Detection speed matters enormously. If it takes 10 minutes to detect a failure and 5 minutes to failover, you have 15 minutes of downtime per incident. If you have 4 incidents per year, that is 60 minutes — already past four nines. Fast health checks (every 5 seconds), automated failover (under 30 seconds), and self-healing systems (auto-restart, auto-scale) are essential.

Common Interview Mistakes

Mistake 1: Claiming "99.999% availability" without understanding the cost. Five nines means 5.26 minutes of downtime per year. Achieving this requires redundancy at every layer, automated failover, and a 24/7 on-call team. Most systems do not need or achieve this.

Mistake 2: Not discussing the availability math. If your system has three serial dependencies each with 99.9% availability, your overall availability is 99.7%, not 99.9%. Show the calculation.

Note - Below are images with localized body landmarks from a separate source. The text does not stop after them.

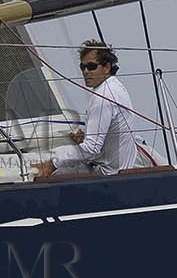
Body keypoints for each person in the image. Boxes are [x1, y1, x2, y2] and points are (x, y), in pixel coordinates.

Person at [34, 40, 145, 177]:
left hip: (107, 174)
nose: (86, 71)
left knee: (40, 176)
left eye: (92, 67)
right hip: (121, 168)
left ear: (106, 67)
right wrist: (87, 135)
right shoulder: (116, 87)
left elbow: (91, 148)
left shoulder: (102, 97)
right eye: (83, 67)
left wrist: (53, 163)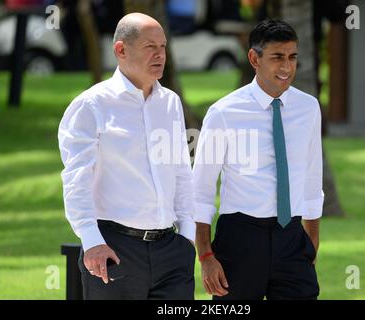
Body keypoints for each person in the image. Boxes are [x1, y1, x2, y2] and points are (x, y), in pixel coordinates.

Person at [58, 13, 196, 300]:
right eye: (150, 47)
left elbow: (181, 170)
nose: (160, 55)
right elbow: (76, 179)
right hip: (113, 250)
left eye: (163, 46)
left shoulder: (170, 102)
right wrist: (92, 240)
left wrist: (187, 237)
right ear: (121, 50)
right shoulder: (91, 105)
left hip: (171, 251)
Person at [193, 19, 323, 300]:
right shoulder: (223, 113)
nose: (287, 67)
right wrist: (205, 256)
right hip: (240, 238)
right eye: (277, 57)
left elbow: (312, 179)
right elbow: (201, 192)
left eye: (292, 57)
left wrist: (311, 242)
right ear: (254, 58)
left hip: (292, 238)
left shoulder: (309, 108)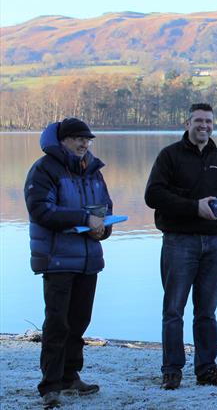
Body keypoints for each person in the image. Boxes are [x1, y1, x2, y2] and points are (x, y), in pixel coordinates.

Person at [144, 103, 217, 390]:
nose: (204, 126)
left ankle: (206, 367)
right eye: (199, 120)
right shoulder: (169, 156)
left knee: (207, 311)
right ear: (187, 123)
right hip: (179, 242)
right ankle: (172, 370)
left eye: (209, 121)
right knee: (174, 309)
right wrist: (193, 208)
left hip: (215, 245)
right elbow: (153, 195)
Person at [24, 118, 112, 408]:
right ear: (62, 140)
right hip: (57, 259)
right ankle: (50, 386)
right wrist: (84, 219)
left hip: (88, 259)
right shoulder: (44, 169)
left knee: (79, 322)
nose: (83, 143)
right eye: (77, 138)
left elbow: (105, 208)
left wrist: (104, 227)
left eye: (87, 139)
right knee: (57, 323)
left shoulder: (94, 171)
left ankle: (71, 376)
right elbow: (42, 211)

Mistake 3: Confusing availability with reliability. Availability is the percentage of time the system is operational. Reliability is the probability that the system performs correctly. A system can be available but unreliable (it is up but returning wrong data).

Mistake 4: Only discussing server failures. Availability threats include: server failures, network partitions, deployment errors, database corruption, DNS failures, certificate expiration, and human error. The 2017 S3 outage was caused by a typo.

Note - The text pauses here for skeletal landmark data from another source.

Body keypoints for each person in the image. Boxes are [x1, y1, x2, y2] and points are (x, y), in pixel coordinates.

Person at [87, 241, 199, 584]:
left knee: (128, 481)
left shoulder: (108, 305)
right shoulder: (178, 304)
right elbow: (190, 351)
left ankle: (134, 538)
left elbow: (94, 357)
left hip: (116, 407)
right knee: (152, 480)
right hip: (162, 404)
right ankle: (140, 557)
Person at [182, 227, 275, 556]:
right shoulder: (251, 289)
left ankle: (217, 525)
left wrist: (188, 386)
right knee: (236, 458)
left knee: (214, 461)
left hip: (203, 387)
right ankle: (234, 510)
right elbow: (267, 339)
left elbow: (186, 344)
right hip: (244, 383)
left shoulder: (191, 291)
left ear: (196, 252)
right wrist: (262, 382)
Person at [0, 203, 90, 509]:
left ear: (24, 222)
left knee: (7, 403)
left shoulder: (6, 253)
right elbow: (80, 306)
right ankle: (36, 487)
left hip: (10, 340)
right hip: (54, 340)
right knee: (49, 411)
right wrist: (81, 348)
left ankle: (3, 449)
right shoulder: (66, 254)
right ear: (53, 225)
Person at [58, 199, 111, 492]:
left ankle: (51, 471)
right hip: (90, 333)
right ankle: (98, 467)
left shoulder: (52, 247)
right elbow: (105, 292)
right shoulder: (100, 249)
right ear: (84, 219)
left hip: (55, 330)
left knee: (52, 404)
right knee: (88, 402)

Mistake 5: Not mentioning graceful degradation. Perfect availability is impossible. The senior approach is to design for graceful degradation: when the recommendation service is down, show popular items instead of nothing. When the search service is slow, show cached results.

Production Checklist

• Define your availability target with specific numbers (e.g., 99.95% = 4.38 hours downtime/year) and communicate it to stakeholders
• Deploy across at least 2 availability zones; for critical services, deploy across 3 AZs or 2 regions
• Implement automated health checks with fast detection (every 5-10 seconds) and automatic removal of unhealthy instances
• Set up automated failover for databases with tested recovery procedures
• Use blue-green or canary deployments to limit the blast radius of bad deployments
• Monitor error budget: if you have consumed 80% of your allowed downtime for the month, freeze risky changes
• Implement circuit breakers and graceful degradation so partial failures do not become total failures
• Test disaster recovery quarterly: simulate an AZ failure and measure actual recovery time
• Keep your status page independent of your primary infrastructure (do not host it on the same system it monitors)
• Implement chaos engineering: randomly kill instances in production to verify your redundancy actually works

Read the original source | Content from System-Design-Overview

Practical Implementation for .NET Developers

In a .NET application, you would typically implement this pattern using the following approach:

ASP.NET Core setup: Create a service class that encapsulates the logic, register it with dependency injection, and inject it into your controllers or minimal API endpoints. The built-in DI container handles lifecycle management.

Entity Framework Core: For database interactions, EF Core provides the ORM layer. Use migrations for schema management and raw SQL for performance-critical queries. Consider Dapper for read-heavy paths where EF Core's overhead matters.

Azure integration: If deploying to Azure, leverage managed services — Azure Cache for Redis, Azure SQL, Azure Service Bus, Azure Cosmos DB. These eliminate operational overhead and provide built-in monitoring through Application Insights.

Testing: Use xUnit with Testcontainers for integration tests that spin up real databases in Docker. Mock external dependencies with NSubstitute. The WebApplicationFactory class lets you test your entire HTTP pipeline in-process.

Monitoring: Add Application Insights telemetry to track request latency, dependency calls, and custom metrics. Use structured logging with Serilog to make production debugging possible:

Log.Information("Processing order {OrderId} for {CustomerId}", orderId, customerId);

This gives you searchable, structured logs in Azure Monitor or Seq.